Can a Mirror really help with emotions?

We all know the experience. We are going along, and we suddenly find ourselves feeling anxious,frustrated, down, angry or (insert any emotion here).  We may not know the cause, or we may recognize the event or thought that changed how we were feeling.  It can be a positive change as well… this isn’t all about difficult feelings, but rather on understanding any feelings we have.

 

Built to Feel

We are built to feel things.  It’s very much part of how we navigate, learn, grow, and experience this life; so, there is absolutely nothing wrong with feelings.  In fact, recognizing them, actually ‘feeling’ them, is far healthier than ignoring or burying them (trust me, I have years of therapy to substantiate this)

Having said that, feeling emotions is not the same as having them directing or dictating your experiences.  But, we are built to feel things, so it’s very easy for our emotions get the better of us and start to run the show.

The goal of any process in working with our emotions is not to stop feeling.  One, that is impossible, and of course, not at all healthy. Instead, the goal is to help us take back the management of ourselves, and how we navigate through our day, and our lives.

Consider a child (or a friend) who is upset, and through tears or anger, explaining why.  You can see how they are acting… and more, why. They are tired, hurt, dramatic, frustrated, or scared.  You can do this because you are outside of the emotions and the situation…. You are watching both the circumstance and the response.  You are an observer (well, a parent or a friend, too) here.

Mirroring Ourselves

What if I told you that a mirror can help you with your emotions?  That you can use it (as real or metaphorically) to reset your mind and perspective, and to help you observe your own circumstances differently.

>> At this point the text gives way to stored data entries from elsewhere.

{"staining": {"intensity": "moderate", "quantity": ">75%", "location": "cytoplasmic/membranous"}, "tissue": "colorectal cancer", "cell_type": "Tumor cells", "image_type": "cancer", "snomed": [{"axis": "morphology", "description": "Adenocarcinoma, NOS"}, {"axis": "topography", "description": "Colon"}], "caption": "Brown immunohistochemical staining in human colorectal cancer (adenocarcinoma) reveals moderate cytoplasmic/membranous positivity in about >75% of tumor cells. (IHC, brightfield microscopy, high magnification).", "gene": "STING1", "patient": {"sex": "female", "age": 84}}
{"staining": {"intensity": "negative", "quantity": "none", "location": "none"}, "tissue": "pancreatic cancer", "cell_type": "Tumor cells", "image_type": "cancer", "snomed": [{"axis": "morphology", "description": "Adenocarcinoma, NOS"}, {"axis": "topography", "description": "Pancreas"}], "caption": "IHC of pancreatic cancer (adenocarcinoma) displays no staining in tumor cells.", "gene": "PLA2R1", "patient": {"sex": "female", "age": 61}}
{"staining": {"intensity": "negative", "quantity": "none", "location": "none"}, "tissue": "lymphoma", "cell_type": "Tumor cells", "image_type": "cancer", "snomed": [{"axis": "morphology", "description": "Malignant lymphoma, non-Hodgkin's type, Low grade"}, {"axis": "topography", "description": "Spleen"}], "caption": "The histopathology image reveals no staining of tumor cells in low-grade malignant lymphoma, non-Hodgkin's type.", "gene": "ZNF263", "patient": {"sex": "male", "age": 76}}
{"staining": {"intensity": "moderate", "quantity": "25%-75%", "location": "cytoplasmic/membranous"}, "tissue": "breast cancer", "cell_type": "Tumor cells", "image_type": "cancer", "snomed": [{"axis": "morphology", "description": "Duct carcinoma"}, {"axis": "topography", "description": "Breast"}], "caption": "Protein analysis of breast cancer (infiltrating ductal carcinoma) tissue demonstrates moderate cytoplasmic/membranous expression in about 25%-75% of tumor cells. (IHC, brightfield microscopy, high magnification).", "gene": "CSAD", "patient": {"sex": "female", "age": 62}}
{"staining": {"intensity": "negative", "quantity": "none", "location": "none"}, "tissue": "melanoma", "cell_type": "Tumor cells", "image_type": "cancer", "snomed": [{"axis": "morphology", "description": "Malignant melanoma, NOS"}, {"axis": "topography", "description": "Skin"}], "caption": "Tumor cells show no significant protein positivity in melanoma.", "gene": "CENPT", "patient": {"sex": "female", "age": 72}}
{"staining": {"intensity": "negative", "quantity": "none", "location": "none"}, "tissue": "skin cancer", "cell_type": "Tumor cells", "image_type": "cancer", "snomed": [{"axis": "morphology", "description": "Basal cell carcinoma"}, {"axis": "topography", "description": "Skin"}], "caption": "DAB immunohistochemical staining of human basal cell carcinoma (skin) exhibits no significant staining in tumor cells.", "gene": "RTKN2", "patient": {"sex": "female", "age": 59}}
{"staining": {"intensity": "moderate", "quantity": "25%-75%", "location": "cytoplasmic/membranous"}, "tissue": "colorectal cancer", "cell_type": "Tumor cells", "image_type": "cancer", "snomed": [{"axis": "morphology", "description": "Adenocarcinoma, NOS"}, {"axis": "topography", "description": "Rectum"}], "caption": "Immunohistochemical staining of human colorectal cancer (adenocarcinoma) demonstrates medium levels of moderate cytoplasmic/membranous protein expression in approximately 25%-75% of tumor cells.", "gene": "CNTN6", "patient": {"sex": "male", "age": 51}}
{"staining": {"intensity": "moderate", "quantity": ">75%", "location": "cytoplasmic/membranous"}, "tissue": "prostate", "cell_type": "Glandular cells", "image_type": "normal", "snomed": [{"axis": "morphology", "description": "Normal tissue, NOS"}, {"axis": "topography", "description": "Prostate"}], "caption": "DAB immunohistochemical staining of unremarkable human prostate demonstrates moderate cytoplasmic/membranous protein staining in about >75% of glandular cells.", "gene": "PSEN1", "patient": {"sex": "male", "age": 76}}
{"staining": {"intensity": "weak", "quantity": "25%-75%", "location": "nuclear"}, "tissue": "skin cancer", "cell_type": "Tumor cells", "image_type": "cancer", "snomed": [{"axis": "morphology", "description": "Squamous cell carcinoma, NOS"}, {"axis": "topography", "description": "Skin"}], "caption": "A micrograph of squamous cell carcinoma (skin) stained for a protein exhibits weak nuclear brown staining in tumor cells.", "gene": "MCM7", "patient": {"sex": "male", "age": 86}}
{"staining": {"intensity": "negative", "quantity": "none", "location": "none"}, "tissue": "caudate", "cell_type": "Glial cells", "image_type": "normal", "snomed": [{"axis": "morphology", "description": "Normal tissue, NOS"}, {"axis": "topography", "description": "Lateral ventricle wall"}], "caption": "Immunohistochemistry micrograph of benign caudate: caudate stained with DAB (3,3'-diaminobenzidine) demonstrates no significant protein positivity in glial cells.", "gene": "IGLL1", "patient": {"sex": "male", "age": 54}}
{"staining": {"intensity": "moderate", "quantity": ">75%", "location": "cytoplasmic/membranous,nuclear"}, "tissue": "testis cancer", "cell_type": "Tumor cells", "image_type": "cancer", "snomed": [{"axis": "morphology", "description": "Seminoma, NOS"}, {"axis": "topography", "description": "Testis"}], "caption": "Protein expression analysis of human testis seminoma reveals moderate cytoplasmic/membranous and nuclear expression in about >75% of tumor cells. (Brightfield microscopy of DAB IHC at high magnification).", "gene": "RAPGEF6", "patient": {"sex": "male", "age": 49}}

Take a moment now, and either go stand, or imaging standing, in front of a mirror.  While standing there, focus your attention on the reflection.  Now, recognize it as truly that… a reflection, and not the ‘you’ that is seeing the reflection. Focus on the separation of you and the reflection.

Once you have that, start to see the reflection as your experience of what is going on, while the not reflection you can simply watch how the reflection feels and acts.  All that is going on is still happening and the responses are still there… but now they are slightly removed from the you that is watching this reflection.  Remember, this is an exercise, so you will want to try it a few times to get the hang of it.